Agentic AI Scientists Are Not Built For Autonomous Scientific Discovery
For researchers building autonomous AI scientists, this paper identifies fundamental design flaws that prevent current systems from achieving true autonomy, though it is a position paper without empirical results.
This position paper argues that current agentic AI scientists are not suitable for fully autonomous scientific discovery due to four key challenges: the McNamara fallacy in problem selection, omission of tacit knowledge in LLM training, diversity compression from preference optimization, and lack of physical experiment feedback. The authors recommend using simulations as verifiers, persistent world models, centralized preregistration, and need-driven application.

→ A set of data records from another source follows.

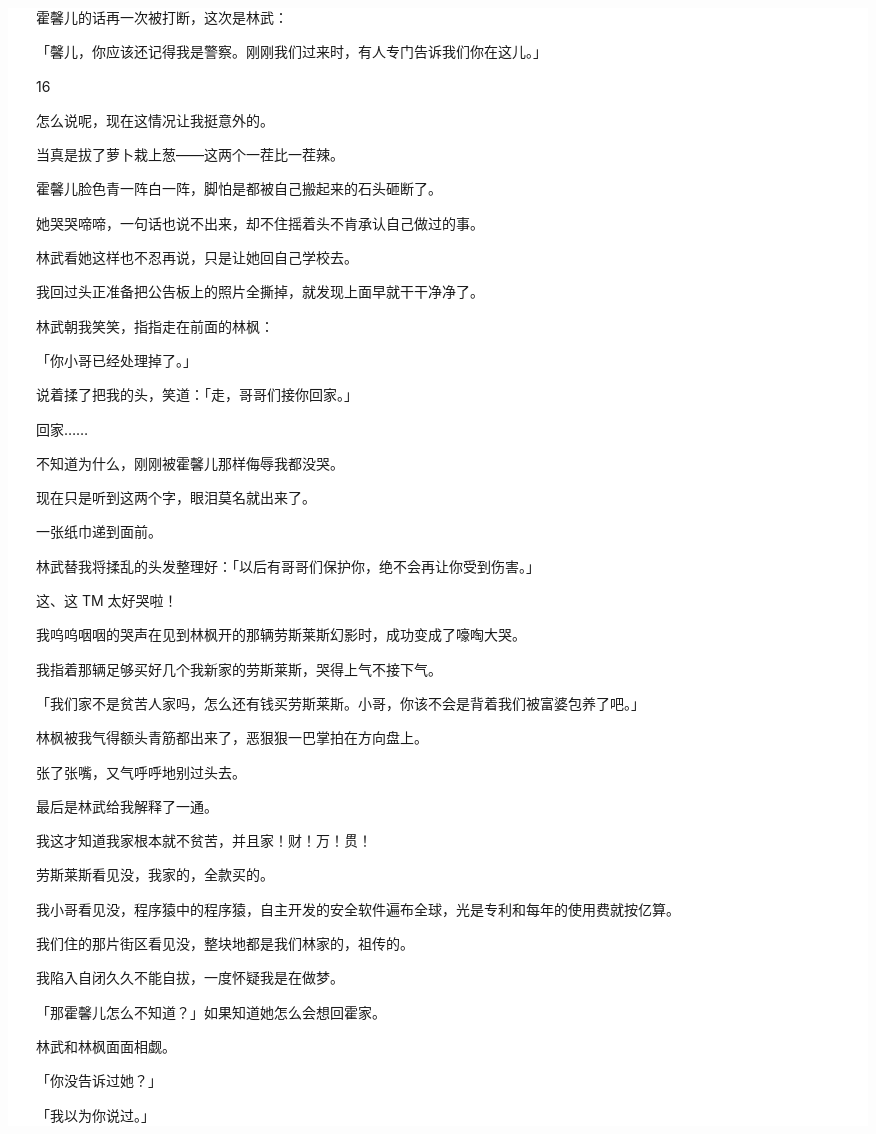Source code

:&emsp;&emsp;霍馨儿的话再一次被打断，这次是林武：  
  
&emsp;&emsp;「馨儿，你应该还记得我是警察。刚刚我们过来时，有人专门告诉我们你在这儿。」  
  
&emsp;&emsp;16  
  
&emsp;&emsp;怎么说呢，现在这情况让我挺意外的。  
  
&emsp;&emsp;当真是拔了萝卜栽上葱——这两个一茬比一茬辣。  
  
&emsp;&emsp;霍馨儿脸色青一阵白一阵，脚怕是都被自己搬起来的石头砸断了。  
  
&emsp;&emsp;她哭哭啼啼，一句话也说不出来，却不住摇着头不肯承认自己做过的事。  
  
&emsp;&emsp;林武看她这样也不忍再说，只是让她回自己学校去。  
  
&emsp;&emsp;我回过头正准备把公告板上的照片全撕掉，就发现上面早就干干净净了。  
  
&emsp;&emsp;林武朝我笑笑，指指走在前面的林枫：  
  
&emsp;&emsp;「你小哥已经处理掉了。」  
  
&emsp;&emsp;说着揉了把我的头，笑道：「走，哥哥们接你回家。」  
  
&emsp;&emsp;回家……  
  
&emsp;&emsp;不知道为什么，刚刚被霍馨儿那样侮辱我都没哭。  
  
&emsp;&emsp;现在只是听到这两个字，眼泪莫名就出来了。  
  
&emsp;&emsp;一张纸巾递到面前。  
  
&emsp;&emsp;林武替我将揉乱的头发整理好：「以后有哥哥们保护你，绝不会再让你受到伤害。」  
  
&emsp;&emsp;这、这 TM 太好哭啦！  
  
&emsp;&emsp;我呜呜咽咽的哭声在见到林枫开的那辆劳斯莱斯幻影时，成功变成了嚎啕大哭。  
  
&emsp;&emsp;我指着那辆足够买好几个我新家的劳斯莱斯，哭得上气不接下气。  
  
&emsp;&emsp;「我们家不是贫苦人家吗，怎么还有钱买劳斯莱斯。小哥，你该不会是背着我们被富婆包养了吧。」  
  
&emsp;&emsp;林枫被我气得额头青筋都出来了，恶狠狠一巴掌拍在方向盘上。  
  
&emsp;&emsp;张了张嘴，又气呼呼地别过头去。  
  
&emsp;&emsp;最后是林武给我解释了一通。  
  
&emsp;&emsp;我这才知道我家根本就不贫苦，并且家！财！万！贯！  
  
&emsp;&emsp;劳斯莱斯看见没，我家的，全款买的。  
  
&emsp;&emsp;我小哥看见没，程序猿中的程序猿，自主开发的安全软件遍布全球，光是专利和每年的使用费就按亿算。  
  
&emsp;&emsp;我们住的那片街区看见没，整块地都是我们林家的，祖传的。  
  
&emsp;&emsp;我陷入自闭久久不能自拔，一度怀疑我是在做梦。  
  
&emsp;&emsp;「那霍馨儿怎么不知道？」如果知道她怎么会想回霍家。  
  
&emsp;&emsp;林武和林枫面面相觑。  
  
&emsp;&emsp;「你没告诉过她？」  
  
&emsp;&emsp;「我以为你说过。」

A growing body of work pursues AI scientists capable of end-to-end autonomous scientific discovery. This position paper argues that although they already function as co-scientists, agentic AI scientists are not built for autonomous scientific discovery. We identify the following challenges in building and deploying autonomous AI scientists: (1) Problem selection is influenced by the McNamara fallacy; (2) Agents are built on large language models (LLMs) whose training corpora omit tacit procedural and failure knowledge of laboratory practice; (3) Preference optimisation during post-training compresses output diversity toward consensus; and (4) Most scientific benchmarks measure single-turn prediction accuracy and lack feedback from physical experiments back to the computational model. These challenges are not just questions of scale and scaffolding; they require revisiting fundamental design choices. To build truly autonomous AI scientists, we recommend the use of scientific simulations as verifiers for training, the design of persistent world models that represent the shifting objectives governing real investigations, the establishment of a centralized preregistration repository for all AI-generated hypotheses, and application driven by scientific need rather than tool affordance.